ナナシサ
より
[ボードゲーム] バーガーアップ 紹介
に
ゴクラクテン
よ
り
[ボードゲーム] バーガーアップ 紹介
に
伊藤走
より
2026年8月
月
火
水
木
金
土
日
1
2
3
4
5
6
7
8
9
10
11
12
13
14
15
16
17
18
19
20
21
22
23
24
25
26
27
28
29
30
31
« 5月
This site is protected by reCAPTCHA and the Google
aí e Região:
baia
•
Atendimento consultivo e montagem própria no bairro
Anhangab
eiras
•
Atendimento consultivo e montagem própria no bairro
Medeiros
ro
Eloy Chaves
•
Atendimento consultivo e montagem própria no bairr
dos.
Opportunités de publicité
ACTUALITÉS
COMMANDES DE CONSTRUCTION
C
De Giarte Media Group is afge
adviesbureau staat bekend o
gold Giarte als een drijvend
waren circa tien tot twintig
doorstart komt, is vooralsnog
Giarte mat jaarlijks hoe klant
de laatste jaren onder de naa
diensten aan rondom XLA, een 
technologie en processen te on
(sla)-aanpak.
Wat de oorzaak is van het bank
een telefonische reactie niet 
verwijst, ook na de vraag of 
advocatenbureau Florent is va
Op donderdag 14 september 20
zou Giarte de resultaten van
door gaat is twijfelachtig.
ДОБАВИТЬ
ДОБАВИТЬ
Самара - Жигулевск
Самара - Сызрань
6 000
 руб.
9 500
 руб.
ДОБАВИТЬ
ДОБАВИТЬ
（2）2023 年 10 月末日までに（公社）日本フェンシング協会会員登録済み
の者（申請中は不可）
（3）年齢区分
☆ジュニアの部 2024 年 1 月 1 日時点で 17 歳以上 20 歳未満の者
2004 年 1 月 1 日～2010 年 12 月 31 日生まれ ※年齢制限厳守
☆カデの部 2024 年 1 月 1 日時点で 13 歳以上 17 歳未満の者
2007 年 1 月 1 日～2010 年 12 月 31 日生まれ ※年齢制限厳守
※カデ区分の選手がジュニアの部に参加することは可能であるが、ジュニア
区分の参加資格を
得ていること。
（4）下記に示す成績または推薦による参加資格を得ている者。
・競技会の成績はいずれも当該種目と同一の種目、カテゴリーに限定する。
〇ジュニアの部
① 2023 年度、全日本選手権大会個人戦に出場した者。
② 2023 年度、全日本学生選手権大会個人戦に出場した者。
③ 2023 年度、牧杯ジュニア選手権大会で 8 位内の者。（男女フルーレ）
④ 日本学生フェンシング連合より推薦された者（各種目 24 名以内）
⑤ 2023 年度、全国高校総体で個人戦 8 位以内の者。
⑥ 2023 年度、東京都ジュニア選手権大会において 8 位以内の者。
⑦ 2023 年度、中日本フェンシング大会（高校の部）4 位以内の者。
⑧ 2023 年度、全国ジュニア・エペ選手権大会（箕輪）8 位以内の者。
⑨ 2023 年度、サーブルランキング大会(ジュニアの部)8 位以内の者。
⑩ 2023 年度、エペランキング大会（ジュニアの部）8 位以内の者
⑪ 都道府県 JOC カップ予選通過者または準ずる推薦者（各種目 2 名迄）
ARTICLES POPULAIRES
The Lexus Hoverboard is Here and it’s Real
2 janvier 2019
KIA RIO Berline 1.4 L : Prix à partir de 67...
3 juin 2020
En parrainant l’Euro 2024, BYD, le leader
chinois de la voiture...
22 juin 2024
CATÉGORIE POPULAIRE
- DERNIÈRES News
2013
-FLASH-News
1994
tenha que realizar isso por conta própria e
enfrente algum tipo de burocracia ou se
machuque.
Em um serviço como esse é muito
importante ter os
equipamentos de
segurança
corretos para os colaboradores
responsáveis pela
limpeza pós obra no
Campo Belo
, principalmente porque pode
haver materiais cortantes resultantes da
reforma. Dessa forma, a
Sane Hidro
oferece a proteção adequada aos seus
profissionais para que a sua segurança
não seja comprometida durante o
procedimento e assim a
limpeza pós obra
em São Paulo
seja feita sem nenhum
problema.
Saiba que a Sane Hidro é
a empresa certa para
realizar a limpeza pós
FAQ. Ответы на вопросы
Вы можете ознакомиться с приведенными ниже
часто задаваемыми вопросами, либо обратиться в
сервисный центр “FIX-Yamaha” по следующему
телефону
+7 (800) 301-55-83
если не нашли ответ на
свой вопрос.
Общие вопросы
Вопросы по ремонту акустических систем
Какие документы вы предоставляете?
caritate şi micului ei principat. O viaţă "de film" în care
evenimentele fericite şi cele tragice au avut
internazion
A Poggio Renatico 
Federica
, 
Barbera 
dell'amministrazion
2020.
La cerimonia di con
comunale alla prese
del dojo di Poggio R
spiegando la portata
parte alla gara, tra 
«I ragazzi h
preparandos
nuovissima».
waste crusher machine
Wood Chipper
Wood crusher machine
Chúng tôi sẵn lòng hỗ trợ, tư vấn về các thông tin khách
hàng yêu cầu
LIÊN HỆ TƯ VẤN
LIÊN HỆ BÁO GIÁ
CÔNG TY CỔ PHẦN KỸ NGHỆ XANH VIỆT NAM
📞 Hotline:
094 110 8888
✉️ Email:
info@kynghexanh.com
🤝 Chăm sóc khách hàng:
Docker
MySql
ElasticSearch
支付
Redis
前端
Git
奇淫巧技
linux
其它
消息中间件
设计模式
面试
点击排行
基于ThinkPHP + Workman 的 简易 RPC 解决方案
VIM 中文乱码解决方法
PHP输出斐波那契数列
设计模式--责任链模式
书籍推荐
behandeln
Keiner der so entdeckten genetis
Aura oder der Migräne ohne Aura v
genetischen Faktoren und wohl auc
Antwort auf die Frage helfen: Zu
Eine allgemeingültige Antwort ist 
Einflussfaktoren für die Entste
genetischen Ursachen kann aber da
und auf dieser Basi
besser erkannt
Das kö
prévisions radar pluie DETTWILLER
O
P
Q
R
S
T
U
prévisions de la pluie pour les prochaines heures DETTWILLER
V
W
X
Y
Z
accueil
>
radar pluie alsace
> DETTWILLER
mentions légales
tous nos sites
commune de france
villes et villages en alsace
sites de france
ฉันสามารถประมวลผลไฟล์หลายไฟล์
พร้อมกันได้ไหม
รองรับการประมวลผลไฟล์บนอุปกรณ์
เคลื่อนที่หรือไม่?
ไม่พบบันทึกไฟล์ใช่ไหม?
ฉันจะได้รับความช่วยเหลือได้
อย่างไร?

**Work to be completed**
Repeat, word for word, the lines above between the line holding "advocatenbureau Florent is va" and the line holding "歳以上 17 歳未満の者", inclusive; omit everything else.

**Written response**
advocatenbureau Florent is va
Op donderdag 14 september 20
zou Giarte de resultaten van
door gaat is twijfelachtig.
ДОБАВИТЬ
ДОБАВИТЬ
Самара - Жигулевск
Самара - Сызрань
6 000
 руб.
9 500
 руб.
ДОБАВИТЬ
ДОБАВИТЬ
（2）2023 年 10 月末日までに（公社）日本フェンシング協会会員登録済み
の者（申請中は不可）
（3）年齢区分
☆ジュニアの部 2024 年 1 月 1 日時点で 17 歳以上 20 歳未満の者
2004 年 1 月 1 日～2010 年 12 月 31 日生まれ ※年齢制限厳守
☆カデの部 2024 年 1 月 1 日時点で 13 歳以上 17 歳未満の者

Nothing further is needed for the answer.